Exercise prompt ->
Using the line that contains "我需要一个 int 数组，来自一个 int 值。" as the start, restate each line word for word through the final line of the material below, and return only those.
# # # #
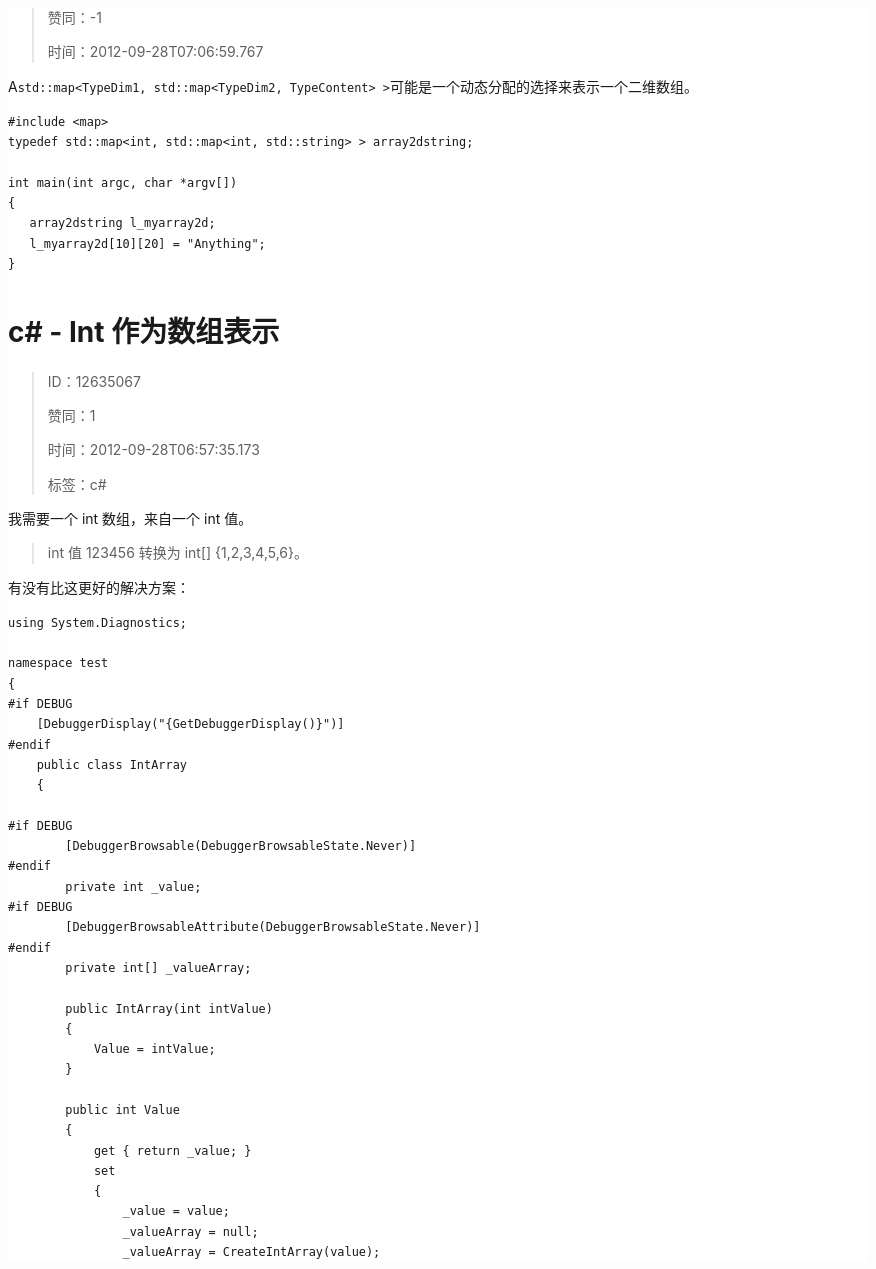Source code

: > 赞同：-1
> 
> 时间：2012-09-28T07:06:59.767

A`std::map<TypeDim1, std::map<TypeDim2, TypeContent> >`可能是一个动态分配的选择来表示一个二维数组。

```
#include <map>
typedef std::map<int, std::map<int, std::string> > array2dstring;

int main(int argc, char *argv[])
{
   array2dstring l_myarray2d;
   l_myarray2d[10][20] = "Anything"; 
} 
```

# c# - Int 作为数组表示

> ID：12635067
> 
> 赞同：1
> 
> 时间：2012-09-28T06:57:35.173
> 
> 标签：c#

我需要一个 int 数组，来自一个 int 值。

> int 值 123456 转换为 int[] {1,2,3,4,5,6}。

有没有比这更好的解决方案：

```
using System.Diagnostics;

namespace test
{
#if DEBUG
    [DebuggerDisplay("{GetDebuggerDisplay()}")]
#endif
    public class IntArray
    {

#if DEBUG
        [DebuggerBrowsable(DebuggerBrowsableState.Never)]
#endif
        private int _value;
#if DEBUG
        [DebuggerBrowsableAttribute(DebuggerBrowsableState.Never)] 
#endif
        private int[] _valueArray;

        public IntArray(int intValue)
        {
            Value = intValue;
        }

        public int Value
        {
            get { return _value; }
            set
            {
                _value = value;
                _valueArray = null;
                _valueArray = CreateIntArray(value);
```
# # # #
Response for this exercise ->
我需要一个 int 数组，来自一个 int 值。

> int 值 123456 转换为 int[] {1,2,3,4,5,6}。

有没有比这更好的解决方案：

```
using System.Diagnostics;

namespace test
{
#if DEBUG
    [DebuggerDisplay("{GetDebuggerDisplay()}")]
#endif
    public class IntArray
    {

#if DEBUG
        [DebuggerBrowsable(DebuggerBrowsableState.Never)]
#endif
        private int _value;
#if DEBUG
        [DebuggerBrowsableAttribute(DebuggerBrowsableState.Never)] 
#endif
        private int[] _valueArray;

        public IntArray(int intValue)
        {
            Value = intValue;
        }

        public int Value
        {
            get { return _value; }
            set
            {
                _value = value;
                _valueArray = null;
                _valueArray = CreateIntArray(value);
```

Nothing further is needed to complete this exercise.